You should also make sure that your posting is a good representation of your company’s culture. If you have a fun, upbeat, adventurous workplace why would your posting not reflect that? The job posting is often a candidate’s introduction to your company. It’s okay to do a bit of selling yourself. Not every company can have the built in buzz of being a Google or Facebook. They get plenty of applications for every job they post. You might have to do a bit more selling to get people to apply somewhere with less inherent excitement around the company. Some people may not even know who you are or what you do. If this is the case, you’ve got a blank canvas to create an engagement. Writing the posting in the tone of Ben Stein’s voice is not going to get people interested!
When you receive resumes from candidates, you notice the ones that stand out from the crowd. Why have your posting be as bland as any other drivel on Monster.com? If you are having trouble finding candidates your job needs to stand out from the crowd. Standing out because of the most buzz-word filled bullet point requirement lists is not the kind of attention you want from jobseekers. You don’t need to create a BuzzFeed listicle instead of a job posting, but you can definitely take a page from their book. Instead of waiting for applicants to come to you, flip the script by actively marketing the position to your audience.
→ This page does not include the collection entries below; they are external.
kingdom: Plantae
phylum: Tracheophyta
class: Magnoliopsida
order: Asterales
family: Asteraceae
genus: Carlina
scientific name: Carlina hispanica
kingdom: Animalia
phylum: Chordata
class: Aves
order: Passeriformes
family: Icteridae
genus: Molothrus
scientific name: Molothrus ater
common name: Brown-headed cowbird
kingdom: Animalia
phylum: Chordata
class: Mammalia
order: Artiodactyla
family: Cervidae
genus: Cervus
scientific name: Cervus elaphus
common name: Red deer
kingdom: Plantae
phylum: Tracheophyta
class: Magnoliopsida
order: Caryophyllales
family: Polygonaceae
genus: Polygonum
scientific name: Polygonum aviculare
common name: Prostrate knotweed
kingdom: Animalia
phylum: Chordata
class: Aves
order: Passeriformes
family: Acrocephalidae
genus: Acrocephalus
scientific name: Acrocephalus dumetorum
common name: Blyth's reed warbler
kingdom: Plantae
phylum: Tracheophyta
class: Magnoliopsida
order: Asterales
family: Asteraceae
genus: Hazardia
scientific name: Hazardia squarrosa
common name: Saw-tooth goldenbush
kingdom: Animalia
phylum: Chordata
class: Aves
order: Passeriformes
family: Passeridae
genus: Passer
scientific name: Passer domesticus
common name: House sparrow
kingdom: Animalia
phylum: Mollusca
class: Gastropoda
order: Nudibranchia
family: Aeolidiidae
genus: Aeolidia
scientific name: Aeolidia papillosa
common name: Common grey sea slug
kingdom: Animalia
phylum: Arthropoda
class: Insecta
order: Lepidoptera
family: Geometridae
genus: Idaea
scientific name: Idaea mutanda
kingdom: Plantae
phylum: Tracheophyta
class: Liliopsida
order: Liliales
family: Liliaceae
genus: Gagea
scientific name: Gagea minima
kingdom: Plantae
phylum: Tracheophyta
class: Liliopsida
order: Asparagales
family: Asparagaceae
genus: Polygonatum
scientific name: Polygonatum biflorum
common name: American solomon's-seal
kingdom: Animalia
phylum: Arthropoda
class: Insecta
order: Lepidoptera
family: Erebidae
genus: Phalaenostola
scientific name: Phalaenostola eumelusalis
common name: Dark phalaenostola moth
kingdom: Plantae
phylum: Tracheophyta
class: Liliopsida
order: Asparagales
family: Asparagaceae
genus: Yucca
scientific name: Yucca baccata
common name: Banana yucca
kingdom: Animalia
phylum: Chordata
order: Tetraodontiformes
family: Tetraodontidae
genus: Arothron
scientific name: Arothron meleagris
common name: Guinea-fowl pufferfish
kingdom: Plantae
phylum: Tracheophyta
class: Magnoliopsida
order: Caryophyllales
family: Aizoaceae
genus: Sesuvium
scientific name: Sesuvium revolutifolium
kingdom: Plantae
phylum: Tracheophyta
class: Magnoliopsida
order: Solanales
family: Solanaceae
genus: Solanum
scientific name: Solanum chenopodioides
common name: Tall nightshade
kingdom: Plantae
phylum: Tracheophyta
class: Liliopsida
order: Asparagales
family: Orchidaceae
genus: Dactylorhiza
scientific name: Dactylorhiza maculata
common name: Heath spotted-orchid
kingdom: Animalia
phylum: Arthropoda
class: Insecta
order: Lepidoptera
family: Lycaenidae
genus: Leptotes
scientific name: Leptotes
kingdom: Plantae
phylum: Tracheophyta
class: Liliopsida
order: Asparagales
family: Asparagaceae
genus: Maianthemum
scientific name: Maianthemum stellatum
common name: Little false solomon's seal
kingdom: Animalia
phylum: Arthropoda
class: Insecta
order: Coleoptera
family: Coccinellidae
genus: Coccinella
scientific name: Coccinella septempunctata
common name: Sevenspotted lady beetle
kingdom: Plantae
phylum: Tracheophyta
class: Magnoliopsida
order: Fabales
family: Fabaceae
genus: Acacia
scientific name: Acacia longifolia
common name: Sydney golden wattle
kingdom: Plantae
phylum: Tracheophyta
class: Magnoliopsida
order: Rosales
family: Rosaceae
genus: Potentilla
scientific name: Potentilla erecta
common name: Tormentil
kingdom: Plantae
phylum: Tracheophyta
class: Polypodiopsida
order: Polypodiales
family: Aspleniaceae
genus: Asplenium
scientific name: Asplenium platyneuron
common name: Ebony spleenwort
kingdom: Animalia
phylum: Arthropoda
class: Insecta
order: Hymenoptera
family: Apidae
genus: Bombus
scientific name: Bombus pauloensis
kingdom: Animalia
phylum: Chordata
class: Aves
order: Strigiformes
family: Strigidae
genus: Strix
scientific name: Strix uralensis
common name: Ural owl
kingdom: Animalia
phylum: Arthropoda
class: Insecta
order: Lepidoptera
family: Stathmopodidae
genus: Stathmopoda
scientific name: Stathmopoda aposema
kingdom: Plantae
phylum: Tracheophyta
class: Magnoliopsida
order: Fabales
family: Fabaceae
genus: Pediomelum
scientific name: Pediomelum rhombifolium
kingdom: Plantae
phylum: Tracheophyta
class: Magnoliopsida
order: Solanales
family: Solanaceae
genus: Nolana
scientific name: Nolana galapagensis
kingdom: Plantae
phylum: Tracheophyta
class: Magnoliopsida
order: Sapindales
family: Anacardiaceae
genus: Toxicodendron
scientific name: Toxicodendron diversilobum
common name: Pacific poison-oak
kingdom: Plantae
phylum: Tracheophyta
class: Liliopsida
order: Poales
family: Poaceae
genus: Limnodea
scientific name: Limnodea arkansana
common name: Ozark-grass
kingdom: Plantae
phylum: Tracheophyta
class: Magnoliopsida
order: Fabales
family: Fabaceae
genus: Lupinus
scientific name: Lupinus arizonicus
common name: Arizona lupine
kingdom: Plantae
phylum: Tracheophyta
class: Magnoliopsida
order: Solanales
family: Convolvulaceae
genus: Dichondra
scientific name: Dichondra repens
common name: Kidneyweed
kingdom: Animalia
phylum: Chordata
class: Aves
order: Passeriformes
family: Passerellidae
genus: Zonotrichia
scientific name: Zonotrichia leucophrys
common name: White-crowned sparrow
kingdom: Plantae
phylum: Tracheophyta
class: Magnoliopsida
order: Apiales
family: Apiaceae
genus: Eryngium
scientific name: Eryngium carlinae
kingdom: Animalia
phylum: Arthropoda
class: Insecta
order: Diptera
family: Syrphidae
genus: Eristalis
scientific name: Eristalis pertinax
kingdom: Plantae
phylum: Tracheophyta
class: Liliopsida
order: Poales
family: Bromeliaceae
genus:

If you were having trouble filling your long-open, super niche, job posting before, hopefully this gives you some ideas that you can enact right away to get that job filled. Your office will thank you ten-fold in the efficiency created by having that person take back all the individual responsibilities that have since been delegated to other team members. Hiring is one area where keeping an open mind and thinking outside the box can have a dramatic positive impact on your bottom line.